The goal is to help animators and CG artists such that:
-
CGI sequences can be better blended with live action footage when the live action has shot with a lot of deliberately introduced image artifacts.
-
accurate optical effects can be easily added into animations, 2D and 3D alike, while keeping the effect art-directable.
Additionally, it could also:
-
help computer vision and AI researchers to generate "ground truth" image results without physically possessing the optical instruments.
-
help lens and optics enthusiasts to gain more insights of photographic objects by offering them a way to perform 100% repeatable and reproducible experiments.
The novelty of the thesis is that it builds a framework that can be used for both direct 3D renderers as "in-camera effect" and the 2D postproduction composition stage. The framework showed that a well-designed application of the imaging equation can reproduce optical effects accurately and easily without requiring a drastic change of the media production workflow. Additionally, before a full electromagnetic radiation-based explicit scene representation becomes the new norm, the ray structure devised in this thesis can be a decent bridging piece that connects the modern computer graphics scene representation with most of the optical effects.
This repo as it is now can be viewed as an abridged and open-source version of FRED with additional specializations in media production compatibility. But please do not use this thing directly in production. If you are a production studio, reference the framework documentation (I am trying to transplant them onto GitHub once I find a way to seamlessly bridge the LaTex issues and image embeddings), use your technical team and AI to rewrite it in a way that fits your software and your pipeline (ideally not in Python).

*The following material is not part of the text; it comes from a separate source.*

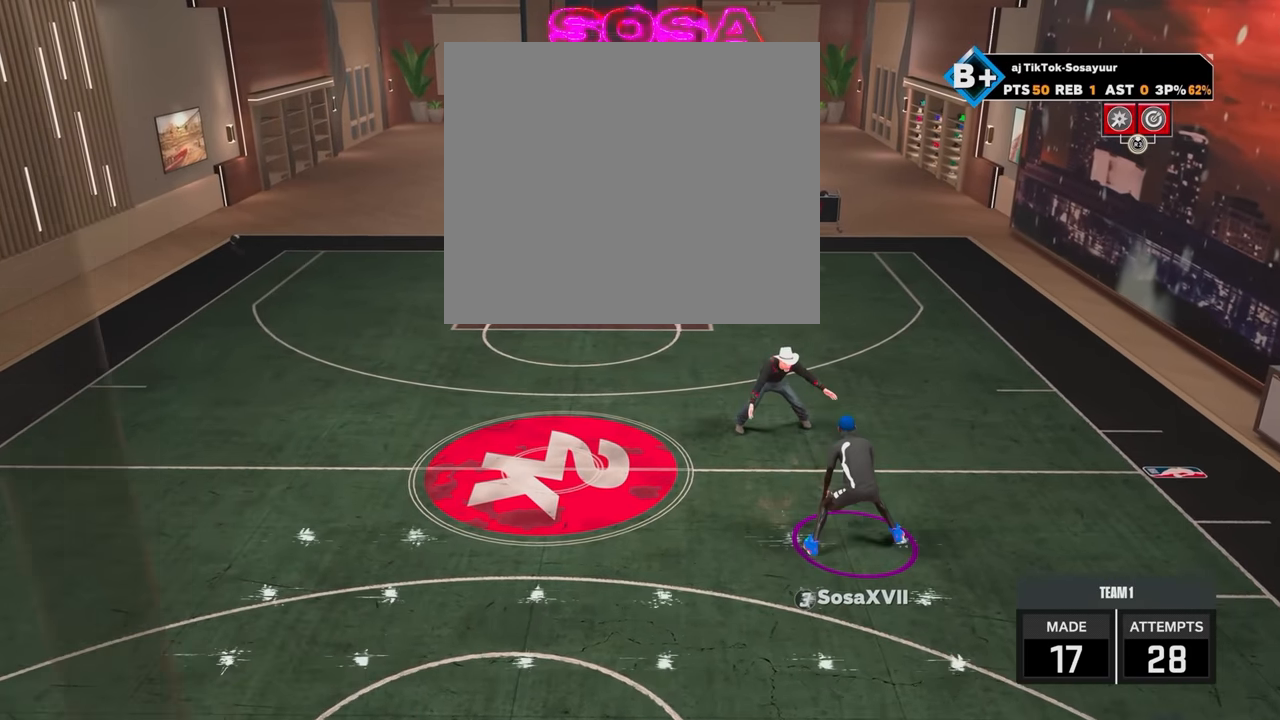
{"buttons": [], "left_stick": "center", "right_stick": "center", "events": [[17, "right_stick", "up-left"], [100, "right_stick", "center"], [200, "left_stick", "up-left"], [317, "R2", "up"], [367, "left_stick", "center"]]}
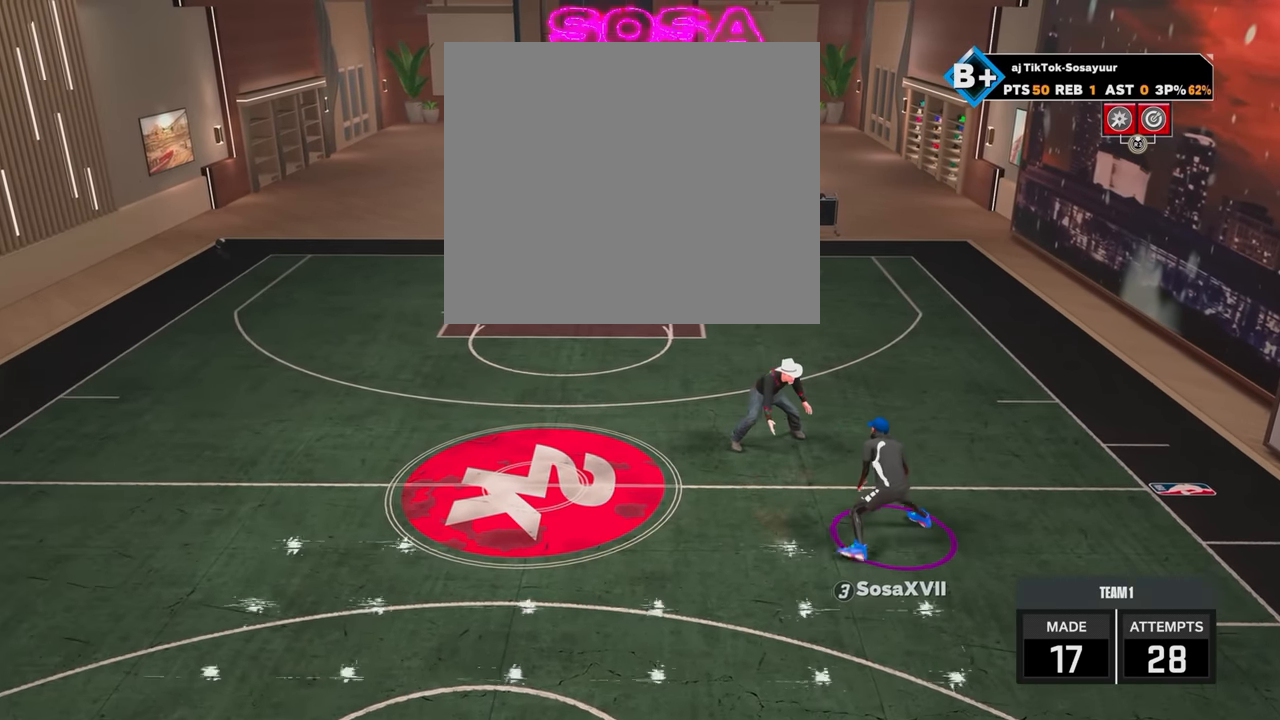
{"buttons": ["R2"], "left_stick": "up-left", "right_stick": "center", "events": [[50, "R2", "down"], [50, "right_stick", "left"], [117, "right_stick", "center"], [500, "left_stick", "up-left"]]}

The most fundamental way of imaging. The image below is formed by reading several EXR images with depth and alpha channel, then reconstructing the scene and populating the scene through the imaging system. The system consists of an ideal imager and a Canon EF 50mm f/1.2 L lens.
If deem needed, small artifacts can also be added to the surfaces. For example, some dust specks are large enough to affect the propagation of rays, and when they sit next to the pupil plane, their shape will be made even more obvious. Another common surface artifact is the groves left from manufacturing aspheric surfaces. These tiny groves are generally not visible to the naked eye, but they may form concentric circles in de-focused spots, which is commonly referred to as the onion rings. The image below shows the de-focus spot of the same EF 50mm f/1.2 lens with onion rings on its ASPH element and some dusts distributed along the lens (effect is intentionally exaggerated).
In practice, these effects are often way less obvious. On one hand, there might not be as many dusts and as strong of an onion ring. On the other hand, the light source tend to be larger than an ideal point, so these artifacts can overlap and "cancel out" each other, creating a more even bokeh at the end.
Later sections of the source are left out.